O substitutivo do relator Flavinho prevê que cada sala de aula terá um cartaz com seis deveres do professor, entre eles o de não cooptar os alunos para nenhuma corrente política, ideológica ou partidária; e o de não incitar os estudantes a participarem de manifestações.

A reunião foi marcada por trocas de ofensas entre manifestantes favoráveis e contrários ao projeto. O presidente da comissão especial, deputado Marcos Rogério (DEM-RO), precisou pedir, diversas vezes, que a plateia não interrompesse os pronunciamentos dos parlamentares. “Precisa haver respeito nas manifestações. Não agridam, não provoquem, e vamos trabalhar com tranquilidade. Faço um apelo ao bom senso de todos”, disse Marcos Rogério.

Obstrução e debates
Também houve discussões entre deputados favoráveis e contrários à votação do projeto. O PT, o PDT, o PCdoB, o Psol, a Minoria e a Oposição entraram em obstrução. O PP, o PSDB, o DEM, o PR, o PSD, o Podemos (Pode), o PTB, o Patriota (Patri), o MDB e o PRB defenderam a votação do projeto.
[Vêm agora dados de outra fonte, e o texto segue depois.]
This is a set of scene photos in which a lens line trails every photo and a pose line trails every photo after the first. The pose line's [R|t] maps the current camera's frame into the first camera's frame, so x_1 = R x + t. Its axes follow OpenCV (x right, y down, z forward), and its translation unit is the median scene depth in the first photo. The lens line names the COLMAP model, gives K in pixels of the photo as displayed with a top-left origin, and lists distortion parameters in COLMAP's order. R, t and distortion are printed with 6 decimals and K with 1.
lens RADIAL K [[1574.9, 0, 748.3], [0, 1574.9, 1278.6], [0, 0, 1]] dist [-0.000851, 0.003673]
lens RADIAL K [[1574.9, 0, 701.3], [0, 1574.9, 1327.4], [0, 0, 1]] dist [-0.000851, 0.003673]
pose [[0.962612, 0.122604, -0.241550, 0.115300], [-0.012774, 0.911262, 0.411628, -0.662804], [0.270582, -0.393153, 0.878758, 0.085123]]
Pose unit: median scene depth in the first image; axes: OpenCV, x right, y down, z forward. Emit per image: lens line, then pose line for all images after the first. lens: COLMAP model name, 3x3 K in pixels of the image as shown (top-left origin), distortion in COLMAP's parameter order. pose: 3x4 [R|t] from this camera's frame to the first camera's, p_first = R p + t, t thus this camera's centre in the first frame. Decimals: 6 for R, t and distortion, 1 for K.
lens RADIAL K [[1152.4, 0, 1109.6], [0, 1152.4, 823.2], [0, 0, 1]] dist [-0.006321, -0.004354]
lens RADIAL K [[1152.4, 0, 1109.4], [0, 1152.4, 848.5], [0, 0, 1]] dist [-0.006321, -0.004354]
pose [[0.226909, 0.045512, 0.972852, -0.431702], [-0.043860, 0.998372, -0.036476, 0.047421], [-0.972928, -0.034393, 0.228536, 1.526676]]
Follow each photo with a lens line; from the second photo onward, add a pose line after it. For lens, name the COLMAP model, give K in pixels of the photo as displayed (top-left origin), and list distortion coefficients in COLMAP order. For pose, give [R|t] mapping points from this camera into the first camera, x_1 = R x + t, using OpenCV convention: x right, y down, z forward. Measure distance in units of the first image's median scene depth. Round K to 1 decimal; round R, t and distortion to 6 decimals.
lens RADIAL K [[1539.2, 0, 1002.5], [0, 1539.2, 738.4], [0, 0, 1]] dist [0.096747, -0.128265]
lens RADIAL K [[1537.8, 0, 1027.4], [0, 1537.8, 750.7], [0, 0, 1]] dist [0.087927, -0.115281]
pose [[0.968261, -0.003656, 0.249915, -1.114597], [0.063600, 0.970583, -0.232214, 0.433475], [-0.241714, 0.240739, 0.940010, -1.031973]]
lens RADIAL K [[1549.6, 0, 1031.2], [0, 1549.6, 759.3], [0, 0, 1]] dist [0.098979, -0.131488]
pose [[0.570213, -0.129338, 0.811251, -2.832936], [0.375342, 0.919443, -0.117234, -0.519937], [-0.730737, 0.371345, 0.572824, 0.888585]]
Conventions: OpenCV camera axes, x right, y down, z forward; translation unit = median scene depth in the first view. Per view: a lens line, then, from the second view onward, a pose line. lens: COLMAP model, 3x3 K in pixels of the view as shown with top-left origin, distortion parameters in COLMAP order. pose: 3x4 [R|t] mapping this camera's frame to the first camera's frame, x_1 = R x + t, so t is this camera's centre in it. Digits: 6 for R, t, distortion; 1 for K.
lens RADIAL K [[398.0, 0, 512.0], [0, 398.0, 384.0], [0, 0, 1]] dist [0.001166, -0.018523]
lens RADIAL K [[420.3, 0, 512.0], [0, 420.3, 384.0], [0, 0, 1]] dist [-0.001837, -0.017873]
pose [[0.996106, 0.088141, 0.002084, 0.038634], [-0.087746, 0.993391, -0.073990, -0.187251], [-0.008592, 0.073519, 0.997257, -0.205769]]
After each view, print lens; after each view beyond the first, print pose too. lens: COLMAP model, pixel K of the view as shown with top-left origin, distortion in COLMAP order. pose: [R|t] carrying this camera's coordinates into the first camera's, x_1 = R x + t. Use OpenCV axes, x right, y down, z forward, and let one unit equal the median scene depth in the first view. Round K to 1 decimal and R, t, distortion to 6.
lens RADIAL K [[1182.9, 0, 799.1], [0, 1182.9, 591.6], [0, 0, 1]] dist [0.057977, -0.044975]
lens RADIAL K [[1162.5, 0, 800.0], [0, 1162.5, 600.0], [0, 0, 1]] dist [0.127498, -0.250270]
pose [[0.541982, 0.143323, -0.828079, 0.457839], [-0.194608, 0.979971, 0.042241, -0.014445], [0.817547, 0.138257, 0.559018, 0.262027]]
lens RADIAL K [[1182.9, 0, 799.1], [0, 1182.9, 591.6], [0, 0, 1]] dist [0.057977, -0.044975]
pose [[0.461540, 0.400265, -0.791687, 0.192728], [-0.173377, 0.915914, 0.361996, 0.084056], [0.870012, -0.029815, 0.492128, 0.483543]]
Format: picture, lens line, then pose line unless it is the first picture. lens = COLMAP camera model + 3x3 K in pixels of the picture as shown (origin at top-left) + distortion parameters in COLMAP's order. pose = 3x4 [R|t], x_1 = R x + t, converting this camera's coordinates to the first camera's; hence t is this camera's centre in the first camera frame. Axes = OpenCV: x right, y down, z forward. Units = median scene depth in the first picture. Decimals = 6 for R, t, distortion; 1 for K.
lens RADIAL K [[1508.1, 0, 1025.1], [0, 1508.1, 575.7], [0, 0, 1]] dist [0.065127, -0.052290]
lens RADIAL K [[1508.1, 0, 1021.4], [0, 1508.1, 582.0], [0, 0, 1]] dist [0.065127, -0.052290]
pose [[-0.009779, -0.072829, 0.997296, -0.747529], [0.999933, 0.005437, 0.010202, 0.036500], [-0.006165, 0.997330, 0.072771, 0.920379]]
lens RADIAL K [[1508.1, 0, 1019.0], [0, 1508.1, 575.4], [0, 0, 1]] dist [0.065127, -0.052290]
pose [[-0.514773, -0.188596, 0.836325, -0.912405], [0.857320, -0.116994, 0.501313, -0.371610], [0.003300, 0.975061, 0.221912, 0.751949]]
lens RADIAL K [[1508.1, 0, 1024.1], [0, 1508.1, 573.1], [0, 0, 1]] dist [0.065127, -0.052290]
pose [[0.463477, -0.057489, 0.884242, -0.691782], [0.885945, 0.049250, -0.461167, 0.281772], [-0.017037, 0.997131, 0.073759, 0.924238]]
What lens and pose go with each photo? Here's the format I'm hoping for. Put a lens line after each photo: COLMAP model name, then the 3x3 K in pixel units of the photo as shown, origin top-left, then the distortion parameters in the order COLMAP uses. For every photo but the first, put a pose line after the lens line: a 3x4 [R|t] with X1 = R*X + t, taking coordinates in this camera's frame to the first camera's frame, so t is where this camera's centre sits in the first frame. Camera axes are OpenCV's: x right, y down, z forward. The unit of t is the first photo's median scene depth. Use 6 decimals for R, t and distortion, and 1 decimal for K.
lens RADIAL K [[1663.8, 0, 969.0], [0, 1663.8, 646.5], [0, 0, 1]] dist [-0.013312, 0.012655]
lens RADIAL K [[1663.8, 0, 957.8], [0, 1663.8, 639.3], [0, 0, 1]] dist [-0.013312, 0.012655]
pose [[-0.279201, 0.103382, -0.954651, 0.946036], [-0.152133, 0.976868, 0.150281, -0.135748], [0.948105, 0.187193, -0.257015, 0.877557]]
Na avaliação da deputada Erika Kokay (PT-DF), o projeto da Escola sem Partido faz parte do processo de ruptura democrática do País. “Esta proposta é um desrespeito aos educadores e representa a negação do outro, a lógica fascista de tentar transformar a educação numa expressão de pensamento único”, argumentou.

Para o deputado Eduardo Bolsonaro (PSL-SP), “o Escola sem Partido vem exatamente no sentido de abrir o debate à pluralidade de ideias e não doutrinar os nossos alunos a adotar apenas uma corrente ideológica”.

A deputada Maria do Rosário (PT-RS) disse que a proposta incentiva o ódio nas escolas. “Quem defende este projeto é contra a educação e a liberdade”, afirmou.

Já o deputado Lincoln Portela (PR-MG) disse que o projeto é uma resposta a tentativas de “amordaçar os cristãos que estão sendo vilipendiados nas escolas”.

Ainda não há previsão de data para a próxima reunião da comissão especial.